**What you should do:** Would you output the entries below only from the line containing "index pip: (7, 87)" through the line containing "ring mcp: (222, 189)", exactly as they stand and with both ends included?

**Data records:**
== Segment start ==

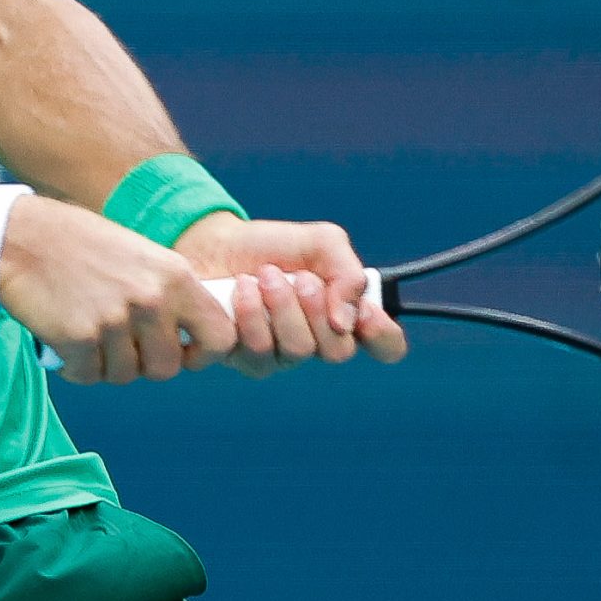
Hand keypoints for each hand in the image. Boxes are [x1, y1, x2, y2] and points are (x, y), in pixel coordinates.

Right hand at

== Segment end ==
== Segment start ==

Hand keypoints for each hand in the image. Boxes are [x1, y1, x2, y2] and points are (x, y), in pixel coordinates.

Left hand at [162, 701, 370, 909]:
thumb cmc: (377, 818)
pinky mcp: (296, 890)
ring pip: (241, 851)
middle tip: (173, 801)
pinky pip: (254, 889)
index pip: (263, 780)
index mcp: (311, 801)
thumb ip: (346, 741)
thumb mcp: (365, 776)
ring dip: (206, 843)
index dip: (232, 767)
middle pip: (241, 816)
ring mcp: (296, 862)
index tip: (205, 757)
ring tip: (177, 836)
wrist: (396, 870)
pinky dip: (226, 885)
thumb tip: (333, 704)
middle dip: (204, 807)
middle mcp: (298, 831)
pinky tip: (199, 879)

== Segment end ==
== Segment start ==

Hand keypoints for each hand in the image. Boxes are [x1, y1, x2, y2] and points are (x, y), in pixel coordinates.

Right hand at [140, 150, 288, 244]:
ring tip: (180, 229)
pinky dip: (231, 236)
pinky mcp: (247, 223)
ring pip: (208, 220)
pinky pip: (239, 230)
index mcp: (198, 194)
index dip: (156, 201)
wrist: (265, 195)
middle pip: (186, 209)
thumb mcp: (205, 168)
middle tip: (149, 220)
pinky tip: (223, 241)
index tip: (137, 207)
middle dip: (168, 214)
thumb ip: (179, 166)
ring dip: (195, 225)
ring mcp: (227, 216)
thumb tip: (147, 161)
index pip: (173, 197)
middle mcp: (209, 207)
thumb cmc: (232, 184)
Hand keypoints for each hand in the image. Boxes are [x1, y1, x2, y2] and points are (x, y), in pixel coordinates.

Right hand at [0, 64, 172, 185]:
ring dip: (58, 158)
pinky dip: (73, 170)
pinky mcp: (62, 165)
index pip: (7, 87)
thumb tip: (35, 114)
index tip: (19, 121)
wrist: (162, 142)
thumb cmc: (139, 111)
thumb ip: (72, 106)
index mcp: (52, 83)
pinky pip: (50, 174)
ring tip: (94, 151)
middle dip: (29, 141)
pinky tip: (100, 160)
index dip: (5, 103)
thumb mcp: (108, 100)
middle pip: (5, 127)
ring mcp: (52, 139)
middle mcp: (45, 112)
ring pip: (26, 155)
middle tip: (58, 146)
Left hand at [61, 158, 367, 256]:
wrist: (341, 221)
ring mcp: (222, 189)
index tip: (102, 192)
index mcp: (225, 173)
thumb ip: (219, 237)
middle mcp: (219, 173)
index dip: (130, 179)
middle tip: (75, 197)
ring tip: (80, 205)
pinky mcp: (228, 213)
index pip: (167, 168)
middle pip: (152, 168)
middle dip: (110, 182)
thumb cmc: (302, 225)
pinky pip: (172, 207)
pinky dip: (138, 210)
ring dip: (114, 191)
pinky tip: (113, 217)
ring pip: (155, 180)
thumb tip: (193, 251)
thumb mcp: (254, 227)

== Segment end ==

**Solution:**
index pip: (7, 87)
thumb tip: (35, 114)
index tip: (19, 121)
wrist: (162, 142)
thumb cmc: (139, 111)
thumb ip: (72, 106)
index mcp: (52, 83)
pinky pip: (50, 174)
ring tip: (94, 151)
middle dip: (29, 141)
pinky tip: (100, 160)
index dip: (5, 103)
thumb mcp: (108, 100)
middle pip: (5, 127)
ring mcp: (52, 139)
middle mcp: (45, 112)
ring pip: (26, 155)
middle tip: (58, 146)
Left hand at [61, 158, 367, 256]:
wrist: (341, 221)
ring mcp: (222, 189)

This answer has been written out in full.